The Catacombs Catacombs Reference Library
Space 1999- Year One and Year Two

Chris Penfold (TV Zone 45)

What we wanted to do with the first series was to make it very believable in human terms...whatever the questionable physics of the whole premise. I think the influence of Fred Freiberger was to really jack up the input of the monsters and to go much more for space fantasy. Looking back on the first series now, people refer to it as a kind of thinking person's science fiction. I'm very flattered by that. I wasn't interested in the monsters that came with the second series.

Johnny Byrne (FAB 30)

In terms of its story content, it (Year One) was still finding its way, but it did express our philosophy that the further we went out into space the more our understanding grew of ourselves and the environment. Freddy arrived and he was a very personable man. I got on very well with him, but it was clear that we were living in two completely different universes as far as stories and the understanding of drama were concerned. To me it was going to lose that sense of wonder, of people in an expanding universe whose knowledge was only consistent with their earthly origins—not people who'd been out there mucking in and toughing it out with one lot of aliens after another. Usually this meant galloping around being very sweaty and completely over the top and, of course, it was just deathly boring. It wasn't so much that he was a bringer of wonder, as much as he was a bringer of the kiss of death to series. The notion of implanting the worst kind of sub-grade American humour into these things was one of Freddy's more disastrous ideas. Freddy made some real contributions to the second series. There was more pace, there was more sense of immediacy, there was more of a believability about some of the characterisations and so on. Because they were written in the main by good writers, even though many of the scripts were re-written by Freddy, the stories did come out as acceptable and up to the mark. He was a lovable, warm, generous man, but he should have been kept a million miles away from Space: 1999.
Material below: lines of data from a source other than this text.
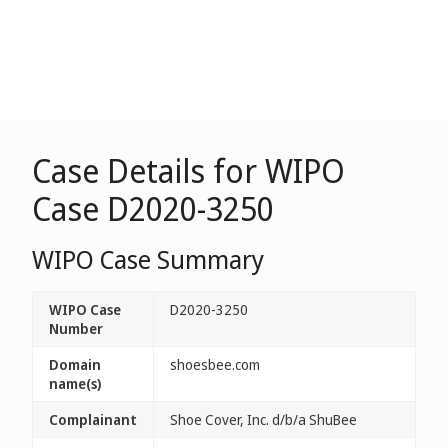
Case Details for WIPO
Case D2020-3250
WIPO Case Summary
WIPO Case
D2020-3250
Number
Domain
shoesbee.com
name(s)
Complainant
Shoe Cover, Inc. d/b/a ShuBee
Martin Landau (Starlog 108)

I liked the first season better. It was truer. They changed it because a bunch of American minds got into the act and they decided to do many things they felt were commercial. I think the show's beauty was that it wasn't commercial, it had its own rhythm. I felt the episodes we started with in the first season were much more along the lines I wanted to go. To some extent, that was corrupted. Fred Freiberger helped in some respects, but, overall, I don't think he helped the show, I think he brought a much more ordinary, mundane approach to the series. Space: 1999 had a style of its own, a feel of its own, a look of its own, that would have grown if it had been left alone. It needed time and wasn't given that time. They rushed the process. If the format hadn't been changed, I know it would have hit.

Barbara Bain ( TV Zone 38)

I wasn't as happy with the second season. It wasn't as clear for me what the intent was and the changes were cosmetic as opposed to philosophical. Some of the ideas were good, but some were not.

Nick Tate (Mini Mag)

The show's original concept had been conceived by both Gerry and Sylvia Anderson. When they broke up it really destroyed much of what had been established during its first series. It seemed as if Gerry was prepared to allow somebody else to come in and totally change the humanity Sylvia had brought to the programme.

One of the reasons why I feel Space: 1999 eventually folded was because the second series didn't have the same sense of truth and honesty about it as the first did. That's not to say that I didn't like doing the second series ­ some of the episodes we did were very good ­ but overall I think our best shows were those first twenty­four.

You see when they had started the new series, and kicked every body out, that it did not even look like Space: 1999. What they had was so different that they would have been crazy not to have asked everyone back. But they treated people poorly, and so they left. I really believe the series could have gone on successfully had they reorganised the second series on the basis of the first.

Anton Philips (Starlog Science Fiction Explorer)

The first series had an epic sense about it, as well as size and scale. You felt that money was being spent on it. They wanted something that looked good and had a sense of class and style, which I think we achieved. With the second series, they cut costs, brought in American producers and so on, and the quality of the whole thing plummeted, I feel, considerably. It became a bit gimmicky; it was no longer about people whom you and I could identify with. The production values had gone down, things looked cheaper and, in the end, the truth of the matter was that many people DIDN'T like the second series as much as they did the first.